● Task to carry out: Write out every one of the entries below word for word, keeping each line as it appears.

Data entries
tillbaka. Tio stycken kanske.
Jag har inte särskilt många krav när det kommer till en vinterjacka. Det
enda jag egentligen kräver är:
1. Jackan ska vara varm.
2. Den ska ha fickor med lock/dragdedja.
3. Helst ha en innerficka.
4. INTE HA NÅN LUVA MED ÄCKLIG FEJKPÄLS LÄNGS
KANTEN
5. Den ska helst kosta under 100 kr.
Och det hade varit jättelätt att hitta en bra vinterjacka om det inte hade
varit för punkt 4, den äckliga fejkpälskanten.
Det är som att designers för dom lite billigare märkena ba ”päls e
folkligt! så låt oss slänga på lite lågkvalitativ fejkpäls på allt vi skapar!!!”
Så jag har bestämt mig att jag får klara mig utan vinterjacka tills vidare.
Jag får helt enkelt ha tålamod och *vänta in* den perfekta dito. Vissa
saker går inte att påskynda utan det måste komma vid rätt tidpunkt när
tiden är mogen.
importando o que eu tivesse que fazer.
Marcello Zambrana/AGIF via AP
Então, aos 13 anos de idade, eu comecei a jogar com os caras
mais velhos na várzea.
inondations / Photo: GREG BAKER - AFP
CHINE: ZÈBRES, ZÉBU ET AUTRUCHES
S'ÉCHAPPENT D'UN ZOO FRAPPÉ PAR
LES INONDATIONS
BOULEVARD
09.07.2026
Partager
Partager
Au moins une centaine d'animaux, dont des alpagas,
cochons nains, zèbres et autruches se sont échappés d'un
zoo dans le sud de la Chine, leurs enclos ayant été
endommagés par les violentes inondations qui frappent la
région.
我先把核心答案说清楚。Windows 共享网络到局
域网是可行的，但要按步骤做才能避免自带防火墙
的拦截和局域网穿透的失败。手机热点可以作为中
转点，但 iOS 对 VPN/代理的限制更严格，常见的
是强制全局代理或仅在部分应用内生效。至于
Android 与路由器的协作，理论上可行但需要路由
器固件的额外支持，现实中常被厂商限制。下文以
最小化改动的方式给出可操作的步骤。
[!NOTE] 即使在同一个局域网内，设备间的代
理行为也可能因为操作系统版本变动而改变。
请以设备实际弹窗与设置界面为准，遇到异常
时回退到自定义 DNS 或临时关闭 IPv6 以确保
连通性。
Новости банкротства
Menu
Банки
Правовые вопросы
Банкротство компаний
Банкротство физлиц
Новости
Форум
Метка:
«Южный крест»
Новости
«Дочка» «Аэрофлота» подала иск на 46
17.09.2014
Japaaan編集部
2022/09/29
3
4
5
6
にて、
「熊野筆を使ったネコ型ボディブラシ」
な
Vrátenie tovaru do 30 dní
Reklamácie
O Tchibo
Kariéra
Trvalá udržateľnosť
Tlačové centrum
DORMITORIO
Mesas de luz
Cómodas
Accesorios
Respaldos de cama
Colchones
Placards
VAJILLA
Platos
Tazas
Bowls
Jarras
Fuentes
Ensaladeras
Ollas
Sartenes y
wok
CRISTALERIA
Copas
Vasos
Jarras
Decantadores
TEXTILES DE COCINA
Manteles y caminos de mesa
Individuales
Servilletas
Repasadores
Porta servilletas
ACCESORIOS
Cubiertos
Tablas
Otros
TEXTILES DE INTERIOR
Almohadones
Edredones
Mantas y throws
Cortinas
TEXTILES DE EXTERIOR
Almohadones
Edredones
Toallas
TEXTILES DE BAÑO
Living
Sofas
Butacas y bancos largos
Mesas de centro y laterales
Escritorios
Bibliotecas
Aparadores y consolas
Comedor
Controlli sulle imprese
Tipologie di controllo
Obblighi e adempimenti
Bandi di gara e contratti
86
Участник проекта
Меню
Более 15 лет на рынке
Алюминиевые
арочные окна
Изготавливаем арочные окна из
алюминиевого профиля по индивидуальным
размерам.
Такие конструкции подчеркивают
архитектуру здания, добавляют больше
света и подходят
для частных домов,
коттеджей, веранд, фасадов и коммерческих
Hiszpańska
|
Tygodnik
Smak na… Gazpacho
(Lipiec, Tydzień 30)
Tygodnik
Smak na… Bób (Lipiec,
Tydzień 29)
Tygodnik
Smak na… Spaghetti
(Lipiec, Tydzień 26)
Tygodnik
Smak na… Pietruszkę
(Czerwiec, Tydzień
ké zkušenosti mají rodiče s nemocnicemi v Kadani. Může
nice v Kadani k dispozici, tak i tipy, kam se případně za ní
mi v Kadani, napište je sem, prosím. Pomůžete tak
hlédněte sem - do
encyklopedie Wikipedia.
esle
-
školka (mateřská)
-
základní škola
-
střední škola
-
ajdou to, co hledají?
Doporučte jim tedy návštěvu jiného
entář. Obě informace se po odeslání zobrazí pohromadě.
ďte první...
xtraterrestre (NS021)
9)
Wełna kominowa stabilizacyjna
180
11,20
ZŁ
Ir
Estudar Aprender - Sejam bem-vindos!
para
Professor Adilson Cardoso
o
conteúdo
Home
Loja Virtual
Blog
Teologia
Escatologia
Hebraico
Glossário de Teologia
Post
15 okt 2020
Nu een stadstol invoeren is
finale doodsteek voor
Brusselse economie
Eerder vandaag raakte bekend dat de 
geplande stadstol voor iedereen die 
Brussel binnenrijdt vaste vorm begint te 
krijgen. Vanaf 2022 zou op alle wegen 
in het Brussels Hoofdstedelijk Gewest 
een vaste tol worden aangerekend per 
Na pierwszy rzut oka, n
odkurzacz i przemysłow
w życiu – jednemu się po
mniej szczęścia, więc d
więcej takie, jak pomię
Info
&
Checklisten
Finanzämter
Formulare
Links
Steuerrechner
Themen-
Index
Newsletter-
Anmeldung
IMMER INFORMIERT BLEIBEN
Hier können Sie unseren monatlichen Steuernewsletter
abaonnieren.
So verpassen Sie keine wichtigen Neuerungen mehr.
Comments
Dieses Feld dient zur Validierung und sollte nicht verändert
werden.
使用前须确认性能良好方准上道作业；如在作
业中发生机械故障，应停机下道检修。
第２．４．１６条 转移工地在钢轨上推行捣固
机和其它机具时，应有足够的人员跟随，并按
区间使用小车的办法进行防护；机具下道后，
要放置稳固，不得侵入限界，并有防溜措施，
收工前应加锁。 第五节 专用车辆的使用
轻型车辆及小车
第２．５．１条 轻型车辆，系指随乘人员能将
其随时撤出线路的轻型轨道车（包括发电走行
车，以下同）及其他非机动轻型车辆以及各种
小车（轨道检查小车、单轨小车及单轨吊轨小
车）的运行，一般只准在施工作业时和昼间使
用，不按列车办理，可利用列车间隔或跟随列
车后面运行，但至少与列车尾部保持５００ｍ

● Your solution:
tillbaka. Tio stycken kanske.
Jag har inte särskilt många krav när det kommer till en vinterjacka. Det
enda jag egentligen kräver är:
1. Jackan ska vara varm.
2. Den ska ha fickor med lock/dragdedja.
3. Helst ha en innerficka.
4. INTE HA NÅN LUVA MED ÄCKLIG FEJKPÄLS LÄNGS
KANTEN
5. Den ska helst kosta under 100 kr.
Och det hade varit jättelätt att hitta en bra vinterjacka om det inte hade
varit för punkt 4, den äckliga fejkpälskanten.
Det är som att designers för dom lite billigare märkena ba ”päls e
folkligt! så låt oss slänga på lite lågkvalitativ fejkpäls på allt vi skapar!!!”
Så jag har bestämt mig att jag får klara mig utan vinterjacka tills vidare.
Jag får helt enkelt ha tålamod och *vänta in* den perfekta dito. Vissa
saker går inte att påskynda utan det måste komma vid rätt tidpunkt när
tiden är mogen.
importando o que eu tivesse que fazer.
Marcello Zambrana/AGIF via AP
Então, aos 13 anos de idade, eu comecei a jogar com os caras
mais velhos na várzea.
inondations / Photo: GREG BAKER - AFP
CHINE: ZÈBRES, ZÉBU ET AUTRUCHES
S'ÉCHAPPENT D'UN ZOO FRAPPÉ PAR
LES INONDATIONS
BOULEVARD
09.07.2026
Partager
Partager
Au moins une centaine d'animaux, dont des alpagas,
cochons nains, zèbres et autruches se sont échappés d'un
zoo dans le sud de la Chine, leurs enclos ayant été
endommagés par les violentes inondations qui frappent la
région.
我先把核心答案说清楚。Windows 共享网络到局
域网是可行的，但要按步骤做才能避免自带防火墙
的拦截和局域网穿透的失败。手机热点可以作为中
转点，但 iOS 对 VPN/代理的限制更严格，常见的
是强制全局代理或仅在部分应用内生效。至于
Android 与路由器的协作，理论上可行但需要路由
器固件的额外支持，现实中常被厂商限制。下文以
最小化改动的方式给出可操作的步骤。
[!NOTE] 即使在同一个局域网内，设备间的代
理行为也可能因为操作系统版本变动而改变。
请以设备实际弹窗与设置界面为准，遇到异常
时回退到自定义 DNS 或临时关闭 IPv6 以确保
连通性。
Новости банкротства
Menu
Банки
Правовые вопросы
Банкротство компаний
Банкротство физлиц
Новости
Форум
Метка:
«Южный крест»
Новости
«Дочка» «Аэрофлота» подала иск на 46
17.09.2014
Japaaan編集部
2022/09/29
3
4
5
6
にて、
「熊野筆を使ったネコ型ボディブラシ」
な
Vrátenie tovaru do 30 dní
Reklamácie
O Tchibo
Kariéra
Trvalá udržateľnosť
Tlačové centrum
DORMITORIO
Mesas de luz
Cómodas
Accesorios
Respaldos de cama
Colchones
Placards
VAJILLA
Platos
Tazas
Bowls
Jarras
Fuentes
Ensaladeras
Ollas
Sartenes y
wok
CRISTALERIA
Copas
Vasos
Jarras
Decantadores
TEXTILES DE COCINA
Manteles y caminos de mesa
Individuales
Servilletas
Repasadores
Porta servilletas
ACCESORIOS
Cubiertos
Tablas
Otros
TEXTILES DE INTERIOR
Almohadones
Edredones
Mantas y throws
Cortinas
TEXTILES DE EXTERIOR
Almohadones
Edredones
Toallas
TEXTILES DE BAÑO
Living
Sofas
Butacas y bancos largos
Mesas de centro y laterales
Escritorios
Bibliotecas
Aparadores y consolas
Comedor
Controlli sulle imprese
Tipologie di controllo
Obblighi e adempimenti
Bandi di gara e contratti
86
Участник проекта
Меню
Более 15 лет на рынке
Алюминиевые
арочные окна
Изготавливаем арочные окна из
алюминиевого профиля по индивидуальным
размерам.
Такие конструкции подчеркивают
архитектуру здания, добавляют больше
света и подходят
для частных домов,
коттеджей, веранд, фасадов и коммерческих
Hiszpańska
|
Tygodnik
Smak na… Gazpacho
(Lipiec, Tydzień 30)
Tygodnik
Smak na… Bób (Lipiec,
Tydzień 29)
Tygodnik
Smak na… Spaghetti
(Lipiec, Tydzień 26)
Tygodnik
Smak na… Pietruszkę
(Czerwiec, Tydzień
ké zkušenosti mají rodiče s nemocnicemi v Kadani. Může
nice v Kadani k dispozici, tak i tipy, kam se případně za ní
mi v Kadani, napište je sem, prosím. Pomůžete tak
hlédněte sem - do
encyklopedie Wikipedia.
esle
-
školka (mateřská)
-
základní škola
-
střední škola
-
ajdou to, co hledají?
Doporučte jim tedy návštěvu jiného
entář. Obě informace se po odeslání zobrazí pohromadě.
ďte první...
xtraterrestre (NS021)
9)
Wełna kominowa stabilizacyjna
180
11,20
ZŁ
Ir
Estudar Aprender - Sejam bem-vindos!
para
Professor Adilson Cardoso
o
conteúdo
Home
Loja Virtual
Blog
Teologia
Escatologia
Hebraico
Glossário de Teologia
Post
15 okt 2020
Nu een stadstol invoeren is
finale doodsteek voor
Brusselse economie
Eerder vandaag raakte bekend dat de 
geplande stadstol voor iedereen die 
Brussel binnenrijdt vaste vorm begint te 
krijgen. Vanaf 2022 zou op alle wegen 
in het Brussels Hoofdstedelijk Gewest 
een vaste tol worden aangerekend per 
Na pierwszy rzut oka, n
odkurzacz i przemysłow
w życiu – jednemu się po
mniej szczęścia, więc d
więcej takie, jak pomię
Info
&
Checklisten
Finanzämter
Formulare
Links
Steuerrechner
Themen-
Index
Newsletter-
Anmeldung
IMMER INFORMIERT BLEIBEN
Hier können Sie unseren monatlichen Steuernewsletter
abaonnieren.
So verpassen Sie keine wichtigen Neuerungen mehr.
Comments
Dieses Feld dient zur Validierung und sollte nicht verändert
werden.
使用前须确认性能良好方准上道作业；如在作
业中发生机械故障，应停机下道检修。
第２．４．１６条 转移工地在钢轨上推行捣固
机和其它机具时，应有足够的人员跟随，并按
区间使用小车的办法进行防护；机具下道后，
要放置稳固，不得侵入限界，并有防溜措施，
收工前应加锁。 第五节 专用车辆的使用
轻型车辆及小车
第２．５．１条 轻型车辆，系指随乘人员能将
其随时撤出线路的轻型轨道车（包括发电走行
车，以下同）及其他非机动轻型车辆以及各种
小车（轨道检查小车、单轨小车及单轨吊轨小
车）的运行，一般只准在施工作业时和昼间使
用，不按列车办理，可利用列车间隔或跟随列
车后面运行，但至少与列车尾部保持５００ｍ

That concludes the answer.